# Bucks' losing streak reaches 10



## Badger36 (Nov 11, 2013)

http://www.jsonline.com/sports/bucks/bucks-losing-streak-reaches-10-games-b99152099z1-233708391.html


> The losing streak just keeps growing ... and growing.
> 
> This time the Bucks were not blown out the way they were against Charlotte and Detroit.
> 
> ...


----------



## Bubbles (Nov 12, 2005)

And the Bucks keep rolling.


----------



## ChrisWoj (May 17, 2005)

Andrew Wiggins in Milwaukee, basically Canada? haha


----------



## Basel (Mar 31, 2005)

This Thanksgiving, Bucks fans are thankful for their team losing.


----------



## Kreutz35 (Dec 23, 2011)

ChrisWoj said:


> Andrew Wiggins in Milwaukee, basically Canada? haha


The question is, are we Riggin' for Wiggins or are we Sorry for Jabari?


----------



## Bubbles (Nov 12, 2005)

Tough call.

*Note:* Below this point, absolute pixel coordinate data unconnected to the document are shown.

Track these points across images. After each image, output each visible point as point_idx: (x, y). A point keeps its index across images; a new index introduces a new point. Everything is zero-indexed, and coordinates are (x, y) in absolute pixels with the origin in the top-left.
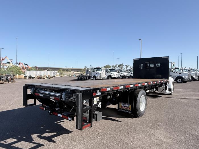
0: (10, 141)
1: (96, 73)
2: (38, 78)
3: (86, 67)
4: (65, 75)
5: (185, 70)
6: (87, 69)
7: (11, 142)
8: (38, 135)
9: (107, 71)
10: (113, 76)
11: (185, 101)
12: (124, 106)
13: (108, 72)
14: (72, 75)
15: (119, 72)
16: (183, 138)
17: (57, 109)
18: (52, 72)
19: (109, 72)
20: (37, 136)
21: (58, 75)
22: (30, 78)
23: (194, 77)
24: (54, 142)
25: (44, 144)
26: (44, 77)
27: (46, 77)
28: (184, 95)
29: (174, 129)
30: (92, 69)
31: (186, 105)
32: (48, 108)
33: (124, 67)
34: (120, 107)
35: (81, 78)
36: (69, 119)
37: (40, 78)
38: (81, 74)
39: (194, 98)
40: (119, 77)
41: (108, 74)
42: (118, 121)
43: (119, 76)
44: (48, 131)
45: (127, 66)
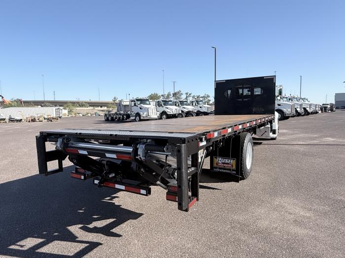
0: (29, 243)
1: (141, 108)
2: (29, 122)
3: (115, 99)
4: (79, 114)
5: (285, 99)
6: (117, 101)
7: (33, 245)
8: (80, 226)
9: (159, 104)
10: (170, 112)
11: (302, 149)
12: (223, 163)
13: (161, 105)
14: (92, 113)
15: (179, 105)
16: (327, 208)
17: (110, 176)
18: (54, 108)
19: (163, 105)
20: (80, 228)
21: (65, 114)
22: (12, 121)
23: (298, 109)
24: (119, 236)
25: (102, 242)
26: (41, 119)
27: (45, 119)
28: (295, 140)
29: (308, 195)
30: (132, 101)
31: (304, 154)
32: (88, 175)
33: (183, 97)
34: (215, 165)
35: (112, 118)
36: (143, 192)
37: (33, 120)
38: (109, 111)
39: (311, 142)
40: (180, 114)
41: (161, 109)
42: (213, 189)
43: (181, 112)
44: (97, 217)
45: (188, 95)
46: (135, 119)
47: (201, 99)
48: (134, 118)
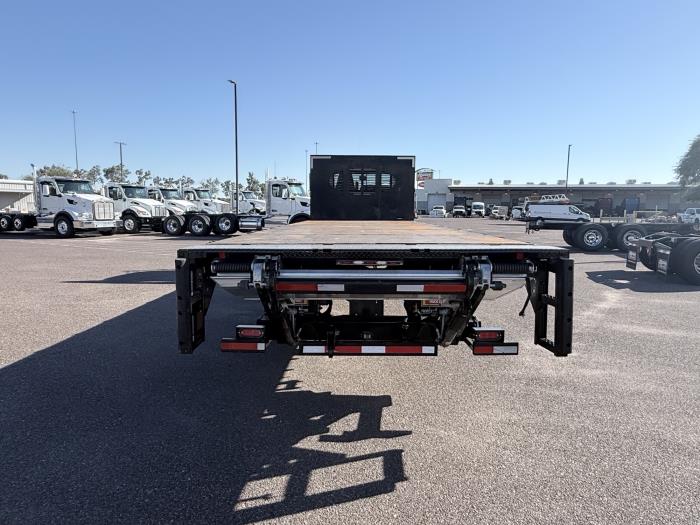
1: (71, 202)
10: (143, 212)
13: (121, 197)
19: (124, 196)
30: (43, 183)
36: (427, 350)
41: (122, 206)
44: (319, 417)
45: (143, 175)
46: (54, 229)
47: (175, 186)
48: (52, 225)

I would be thankful for either one.


----------



## ChrisWoj (May 17, 2005)

kreutz35 said:


> The question is, are we Riggin' for Wiggins or are we Sorry for Jabari?


You'd be happy with either, but Wig is more of a fit with his love of the great white north.


----------



## roux (Jun 20, 2006)

I just want a top 4 pick.. Thats all i care about at this point


----------